Morning Thanks

Garrison Keillor once said we'd all be better off if we all started the day by giving thanks for just one thing. I'll try.

Friday, March 20, 2020

Outbreak


Few among us are as totally untouched by the virus than we are. We live well apart from the madding crowd, out here with nothing behind us but flood plain. We're stocked and ready, and the house is warm, even after last night's blasted March blizzard. In a while, I'll crawl back into a warm bed and attempt the impossible--to wake my wife, who is and has always been a world-class sleeper, my toughest job on March 20, 2020.

There's nowhere we have to go. Both of us get along fairly well with solitude; this isn't Walden and we're not recluses, but being alone isn't chilling to either of us. We've got wi-fi and Netflix and enough toys to stay connected.

Not so with our kids. Our oldest has to go to the office, and when she does she leaves three kids at home, the oldest a college student on her own right now, dorms having been shut down. She and her brothers get assignments on-line, but when our daughter goes off to work she has a right to worry about whether all that work gets done without supervision. I can't imagine kids can go home-school over night and by themselves.

At the office, when the crew has coffee, they sit, as prescribed, six feet apart. Lots of businesses have closed. Restaurants serve up warm meals in microwavable containers and deliver them from drive-up windows. Sunday-go-to-meetin' means tuning in on sofas already overused. She worries. I can't imagine that she's any more anxious than gadzillions others here and around the world. But she's my daughter, and there's a certain tone of voice that's anxious because right now she's not at home with "at home."

Our son the fireman is anxious too. His beloved wife is a few weeks from the much-anticipated delivery of another daughter, a sister to their two-year-old beauty queen. COVID-19, he knows, could make the hospital a great deal less comforting than it is or certainly was, two weeks ago. His department has altered protocol, and he's enough of a news freak to know the dire predictions a dozen governors have asserted. Life just isn't the same at home or at the station, and it's scary--and the parent in me can hear it in his voice, in their voices.

There isn't much we can do about that, the two of us here on our island in the storm. For us to help our daughter at their place is simply not advisable. Maybe that'll change. 

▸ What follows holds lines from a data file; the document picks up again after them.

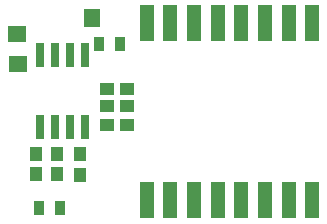
<source format=gbs>
G75*
%MOIN*%
%OFA0B0*%
%FSLAX25Y25*%
%IPPOS*%
%LPD*%
%AMOC8*
5,1,8,0,0,1.08239X$1,22.5*
%
%ADD10R,0.03550X0.05124*%
%ADD11R,0.06400X0.05400*%
%ADD12R,0.04731X0.04337*%
%ADD13R,0.05400X0.06400*%
%ADD14R,0.03000X0.08400*%
%ADD15R,0.04337X0.04731*%
%ADD16R,0.05124X0.12211*%
D10*
X0013354Y0008500D03*
X0020441Y0008500D03*
X0033141Y0063344D03*
X0040227Y0063344D03*
D11*
X0006084Y0066554D03*
X0006214Y0056661D03*
D12*
X0036070Y0048165D03*
X0036054Y0042695D03*
X0042747Y0042695D03*
X0042763Y0048165D03*
X0042661Y0036333D03*
X0035968Y0036333D03*
D13*
X0031026Y0072037D03*
D14*
X0028531Y0059583D03*
X0023531Y0059583D03*
X0018531Y0059583D03*
X0013531Y0059583D03*
X0013531Y0035383D03*
X0018531Y0035383D03*
X0023531Y0035383D03*
X0028531Y0035383D03*
D15*
X0026905Y0026406D03*
X0026905Y0019713D03*
X0019258Y0019785D03*
X0012275Y0019810D03*
X0012275Y0026503D03*
X0019258Y0026478D03*
D16*
X0049210Y0011104D03*
X0057084Y0011104D03*
X0064958Y0011104D03*
X0072832Y0011104D03*
X0080706Y0011104D03*
X0088580Y0011104D03*
X0096454Y0011104D03*
X0104328Y0011104D03*
X0104328Y0070160D03*
X0096454Y0070160D03*
X0088580Y0070160D03*
X0080706Y0070160D03*
X0072832Y0070160D03*
X0064958Y0070160D03*
X0057084Y0070160D03*
X0049210Y0070160D03*
M02*

</source>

Maybe two weeks from now, we'll view the whole vista of present and future through new glasses. Maybe something will happen, something big. China's curve has flattened. So has South Korea's. 

What's clear right now is that as of this morning no masked man on a white horse is coming over the hill to make the world a better place. The best we can do is stay in touch with each other and the One who has always promised deliverance. 

I don't know that I could tell them as much right now or if they could hear it from a father whose burdens are far less weightier than theirs, but what I'd like to say is not just "fear not," as biblical as that line is. It's humanly impossible not to be anxious. 

I don't have a cigar like Churchill, but what I'd like to say and what I believe is that, the Lord willing, this whole mad mess just could be our finest hour. Really.

Let us know if there's anything we can do, and promise us you'll remember this: you are loved.